Yes, Sony engineers have added a metadata track with a proprietary and byzantine format that not only isn’t used, but contains information already present elsewhere in the MP4 container.
And there’s more strange stuff throughout our XAVC-S file…
For example, inside the H.264 stream we have NAL objects of type 6 with more metadata “smoke”.
Or the unnecessary file header below:
0000000: 0000 001c 6674 7970 5841 5643 0100 1fff ....ftyp ....
0000010: 5841 5643 6d70 3432 6973 6f32 0000 0094 XAVCmp42iso2....
0000020: 7575 6964 5052 4f46 21d2 4fce bb88 695c uuidPROF!.O...i\
0000030: fac9 c740 0000 0000 0000 0003 0000 0014 ...@............
0000040: 4650 5246 0000 0000 2000 0000 0000 0000 FPRF.... .......
0000050: 0000 002c 4150 5246 0000 0000 0000 0002 ...,APRF........
0000060: 7477 6f73 0000 0000 0000 0000 0000 0600 ............
0000070: 0000 0600 0000 0000 0002 0000 0034 ...............4
0000080: 5650 5246 0000 0000 0000 0001 6176 6331 VPRF........
0000090: 0164 002a 0003 0002 0000 c350 0000 c350 .d.*.......P...P
00000a0: 0032 0000 0032 0000 0001 0001 .2...2.....8....

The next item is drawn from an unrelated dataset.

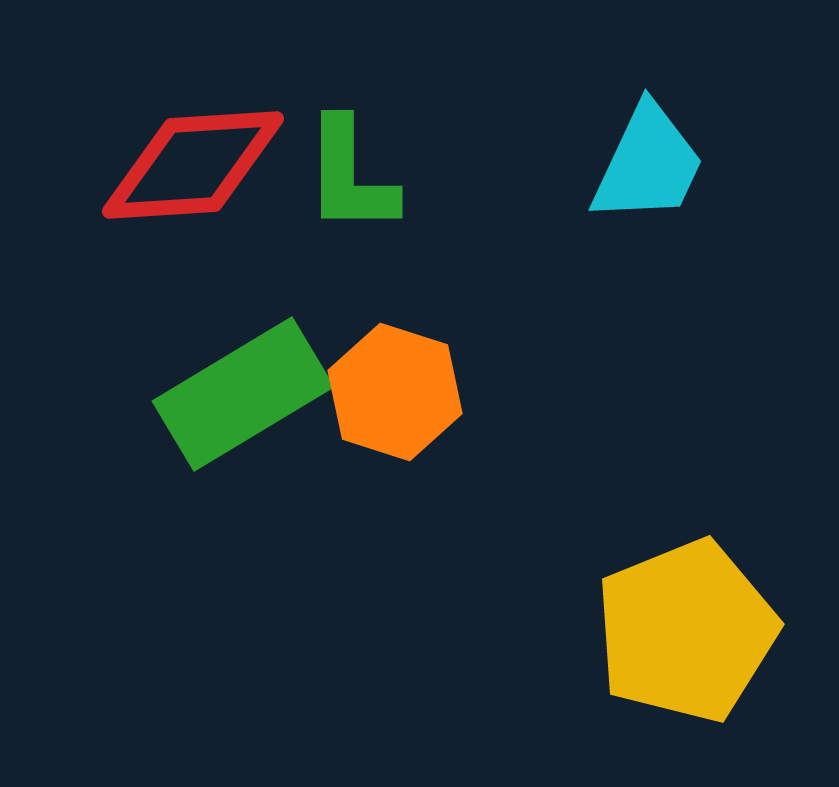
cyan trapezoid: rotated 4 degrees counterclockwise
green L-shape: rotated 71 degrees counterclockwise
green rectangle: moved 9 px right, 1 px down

Besides the funny “XAVC”, we have here a description of the tracks:
Audio “twos” at 48000Hz (0xbb80)
Video “avc1″ with resolution 1920 x 720 (0×780 0×438)
Again, all this information was already present in the MP4 tracks, so why duplicate it in other places?
XAVC-S: Engineered with love by Sony
If you are in software or firmware development and you have been working in a large organization, the reasons behind all this oddity should now be clear to you.
This is what I call “Frankenstein Engineering”, and it works like this:
- Marketing decides that a new product with features A, B and C shall be developed
- Management green lights the project, and gives the R&D departments a short schedule and a low budget
- Every department has no choice but picking existing, off-the-shelf components and shoe-horn them into the product
- Extra points if the different departments are spread across continents, have incompatible road maps, and don’t talk to each other anyway
- When you put hardware, electronics, firmware and software together it’s a disaster, but it can be fixed
- Eventually the company manages to ship a decent product, but internally the scar tissue is still visible
Therefore, all the odd things I have discovered inside those XAVC-S files was just that:
Scar tissue of the rushed development.
But let’s give credit to Sony: XAVC-S is very successful, and it delivers what Sony promised despite being a Frankenstein monster made with parts that barely fit together and ignore each others.
And the last word about odd XAVC-S again to Tancredi: “A house of which one knew every room wasn’t worth living in.”